_SOURCE DOCUMENT:_
——
Burne-Jones was born in Birmingham and studied divinity at Exeter College in Oxford in 1853. It was here that he discovered the Aesthetic Movement. He was inspired by Pre-Raphaelite painters such as John Everett Millais and Holman Hunt, and by 1855 on a tour of North France with William Morris, he decided to become a painter. A year later he left Oxford without a degree and moved to London where he studied under Dante Gabriel Rossetti who was to be the prime influence over his career.
Between 1857 and 1877, Burne-Jones worked on many commissioned paintings. He enjoyed regular trips to Italy and in 1861 co-founded Morris, Marshall, Faulkner & Co. Burne-Jones designed stained glass, tapestries and tiles, objects which were to play important decorative roles in his paintings. The company closed down in 1875 and two years later with an exhibition at the Grosvenor Gallery, Burne-Jones’s work caused a sensation. Working in a style inspired by the Pre-Raphaelites, Burne-Jones’s paintings depicted medieval and mythical subjects. Ethereally beautiful women and knights in shining armour often featured in his work alongside many Renaissance features. Recurring themes of romance, chivalry, courtly love, the pursuit of beauty and the battle between good and evil grace his work and are evident in pieces such as ‘Temperantia’ and ‘An Angel’.
——
_INPUT DATA:_

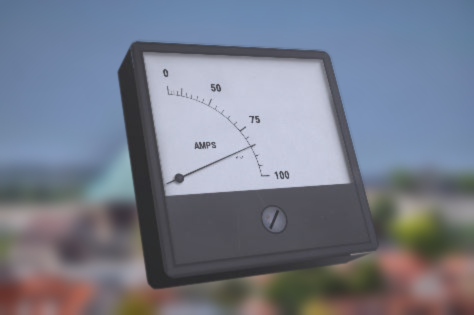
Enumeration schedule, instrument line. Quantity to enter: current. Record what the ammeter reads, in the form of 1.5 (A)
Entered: 85 (A)
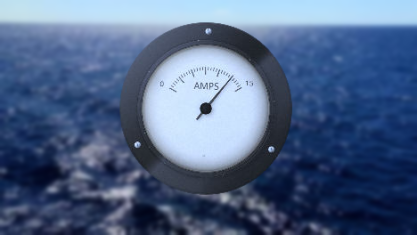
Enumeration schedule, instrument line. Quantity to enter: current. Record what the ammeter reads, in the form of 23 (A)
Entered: 12.5 (A)
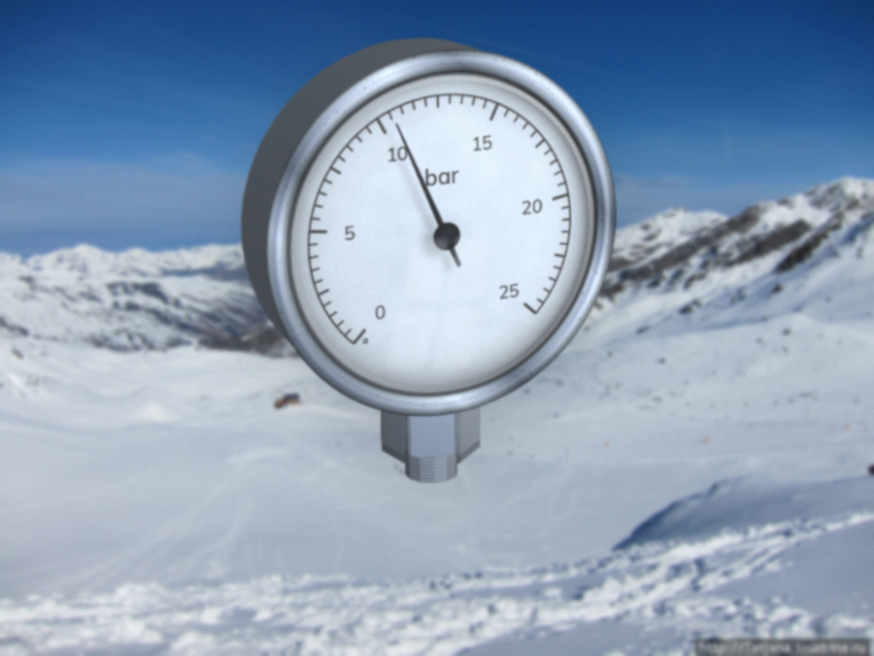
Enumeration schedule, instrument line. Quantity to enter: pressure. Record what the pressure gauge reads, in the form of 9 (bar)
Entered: 10.5 (bar)
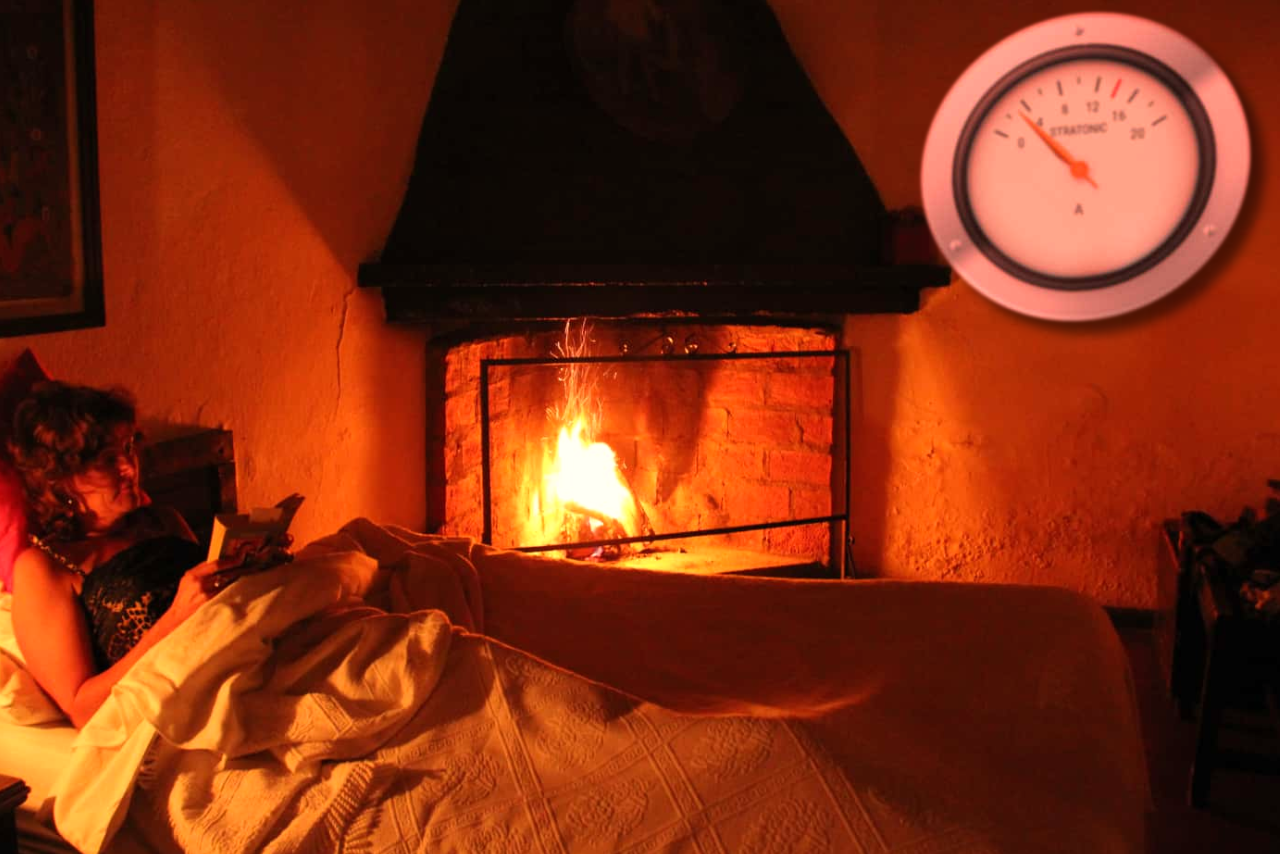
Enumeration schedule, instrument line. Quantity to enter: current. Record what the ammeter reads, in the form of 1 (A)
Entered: 3 (A)
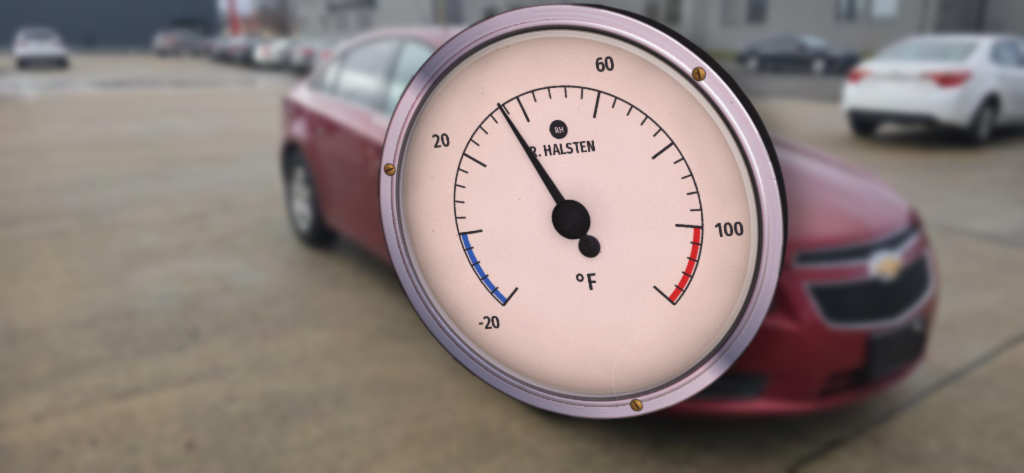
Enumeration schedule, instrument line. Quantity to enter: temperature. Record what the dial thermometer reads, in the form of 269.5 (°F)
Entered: 36 (°F)
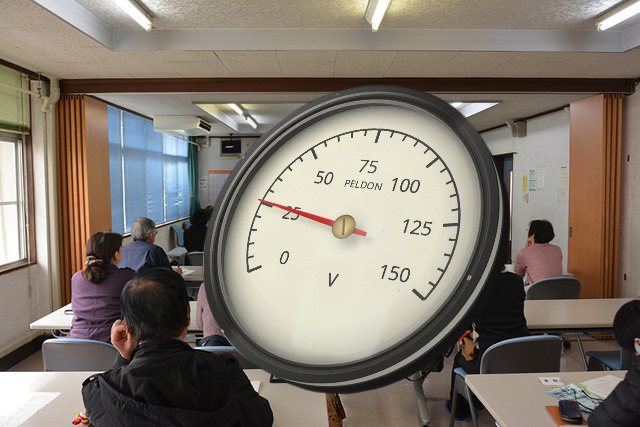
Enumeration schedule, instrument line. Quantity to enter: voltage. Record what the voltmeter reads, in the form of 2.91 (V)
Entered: 25 (V)
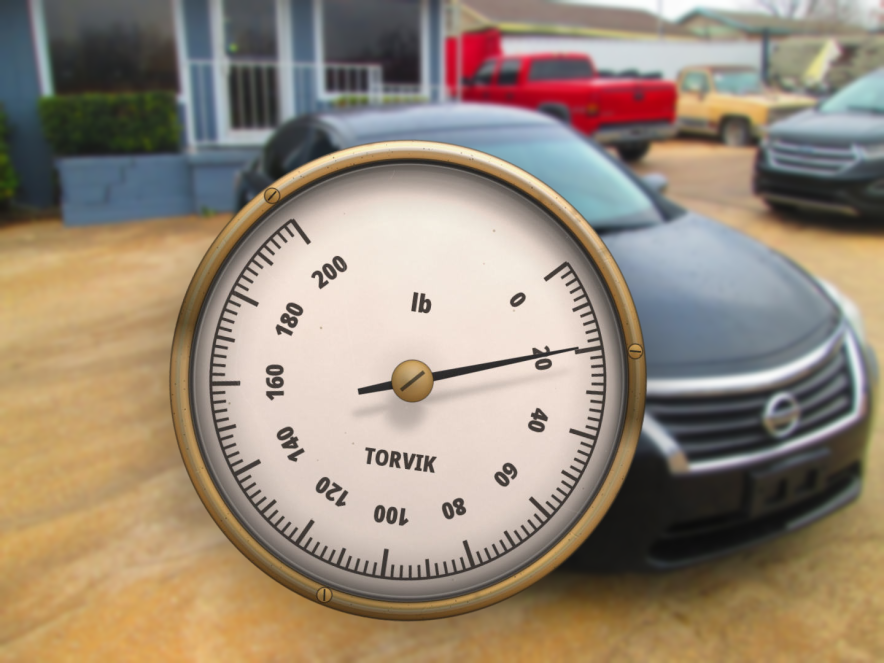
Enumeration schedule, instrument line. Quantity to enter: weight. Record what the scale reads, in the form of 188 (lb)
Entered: 19 (lb)
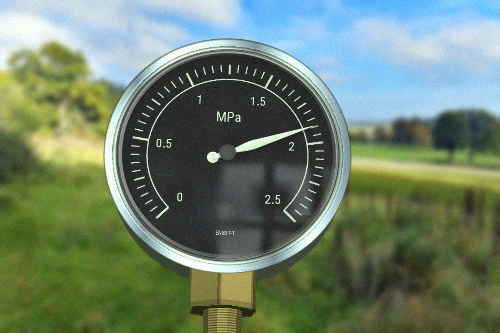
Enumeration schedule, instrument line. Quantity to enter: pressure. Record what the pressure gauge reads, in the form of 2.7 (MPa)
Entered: 1.9 (MPa)
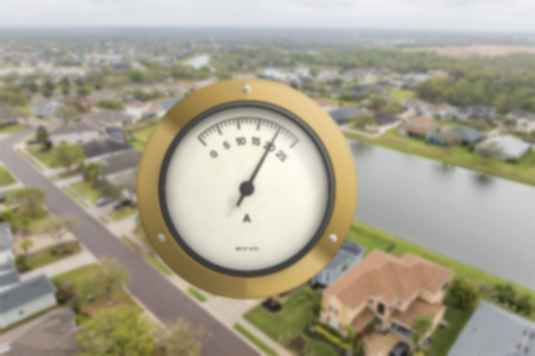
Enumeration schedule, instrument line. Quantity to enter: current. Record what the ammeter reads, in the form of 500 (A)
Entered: 20 (A)
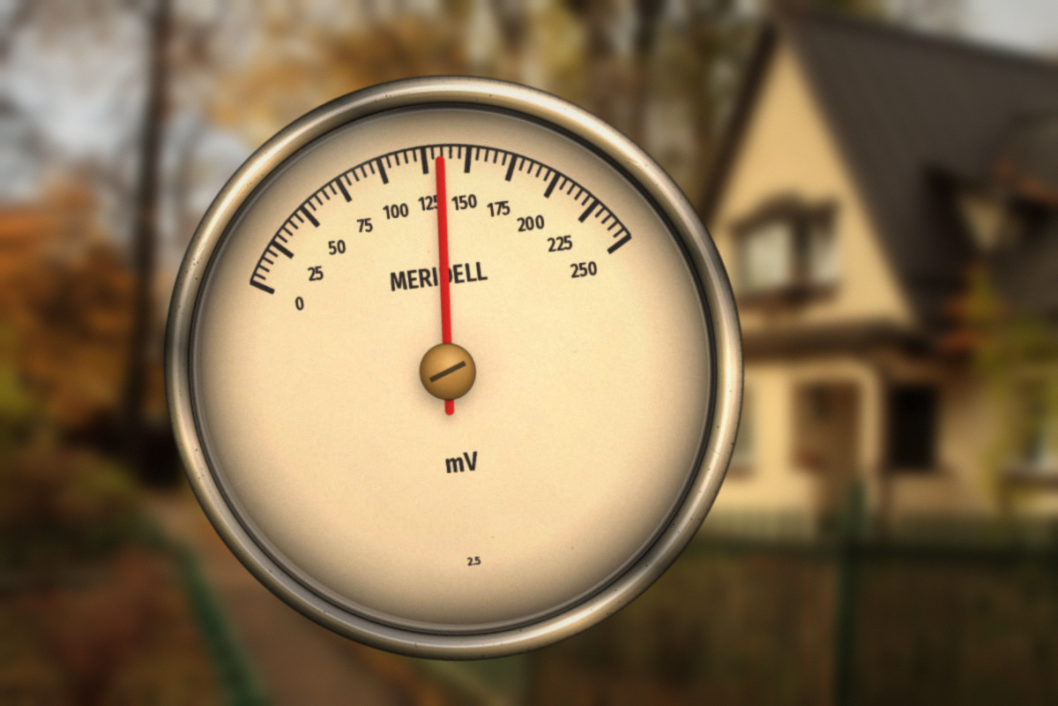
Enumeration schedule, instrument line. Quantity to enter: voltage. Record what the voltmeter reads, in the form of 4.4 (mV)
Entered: 135 (mV)
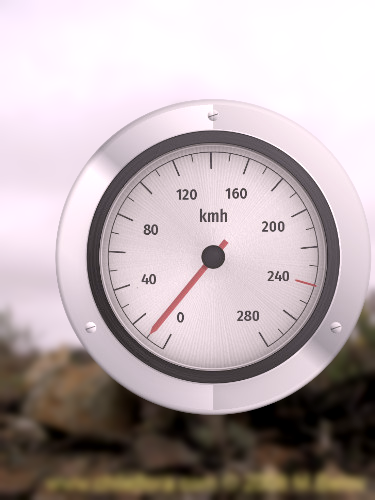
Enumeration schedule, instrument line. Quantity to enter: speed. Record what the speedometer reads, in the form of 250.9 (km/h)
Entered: 10 (km/h)
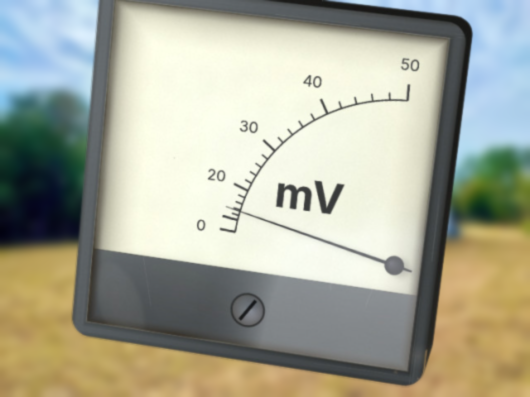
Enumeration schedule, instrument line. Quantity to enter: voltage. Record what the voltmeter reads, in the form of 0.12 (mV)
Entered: 14 (mV)
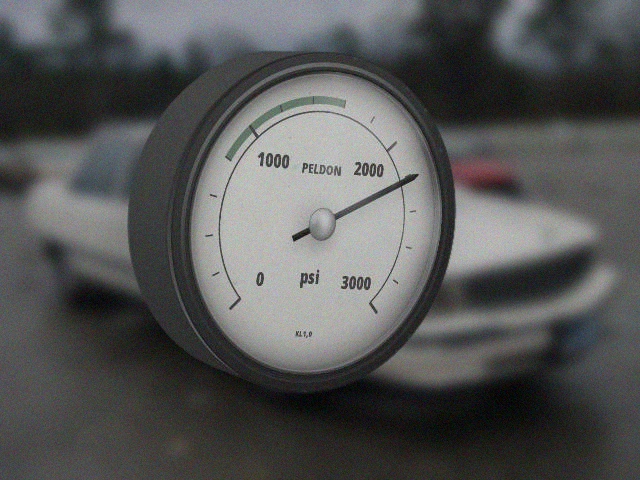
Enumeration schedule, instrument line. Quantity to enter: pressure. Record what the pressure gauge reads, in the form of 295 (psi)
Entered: 2200 (psi)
——
_APPLY WHAT YOU READ:_
1. From the records, copy the stretch from the line containing "of 188 (lb)" through the line containing "Entered: 1.9 (MPa)", leaving out the picture placeholders.
2. Continue the passage on Edward Burne-Jones from where it stops.

_RESPONSES TO THE TASKS:_
1.
Enumeration schedule, instrument line. Quantity to enter: weight. Record what the scale reads, in the form of 188 (lb)
Entered: 19 (lb)
Enumeration schedule, instrument line. Quantity to enter: pressure. Record what the pressure gauge reads, in the form of 2.7 (MPa)
Entered: 1.9 (MPa)

2.
Burne-Jones produced a vast amount of work throughout his career. He achieved great success in his day and was influential on a number of movements such as the French Symbolists. His classical style, highly conscious of aesthetic values, however, was seen as outmoded by the outbreak of the First World War in 1914. The Victorian values represented in his paintings were seen as sentimental and the heroines with their submissive postures were seen as lacking the toughness of the modern emancipated woman. Burne-Jones though was an idealist, he was in pursuit of perfection and this quest led him to the days of knights and maidens. There is a sensuous beauty in his finest works, and it is this which ensures his work continues to be popular.